# [Work to be completed]
Word for word, repeat all of the entries below.

# [Data for analysis]
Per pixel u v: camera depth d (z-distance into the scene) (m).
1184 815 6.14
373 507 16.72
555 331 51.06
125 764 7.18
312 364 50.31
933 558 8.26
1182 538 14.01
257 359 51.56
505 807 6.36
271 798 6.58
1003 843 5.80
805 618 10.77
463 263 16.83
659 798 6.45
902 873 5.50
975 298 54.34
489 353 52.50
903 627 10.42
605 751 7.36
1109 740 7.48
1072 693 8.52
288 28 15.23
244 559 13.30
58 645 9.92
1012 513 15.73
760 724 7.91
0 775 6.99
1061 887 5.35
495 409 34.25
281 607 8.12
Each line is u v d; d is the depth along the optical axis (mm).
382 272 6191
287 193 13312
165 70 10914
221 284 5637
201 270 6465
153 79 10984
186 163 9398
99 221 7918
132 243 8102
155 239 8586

# [Task output]
Per pixel u v: camera depth d (z-distance into the scene) (m).
1184 815 6.14
373 507 16.72
555 331 51.06
125 764 7.18
312 364 50.31
933 558 8.26
1182 538 14.01
257 359 51.56
505 807 6.36
271 798 6.58
1003 843 5.80
805 618 10.77
463 263 16.83
659 798 6.45
902 873 5.50
975 298 54.34
489 353 52.50
903 627 10.42
605 751 7.36
1109 740 7.48
1072 693 8.52
288 28 15.23
244 559 13.30
58 645 9.92
1012 513 15.73
760 724 7.91
0 775 6.99
1061 887 5.35
495 409 34.25
281 607 8.12
Each line is u v d; d is the depth along the optical axis (mm).
382 272 6191
287 193 13312
165 70 10914
221 284 5637
201 270 6465
153 79 10984
186 163 9398
99 221 7918
132 243 8102
155 239 8586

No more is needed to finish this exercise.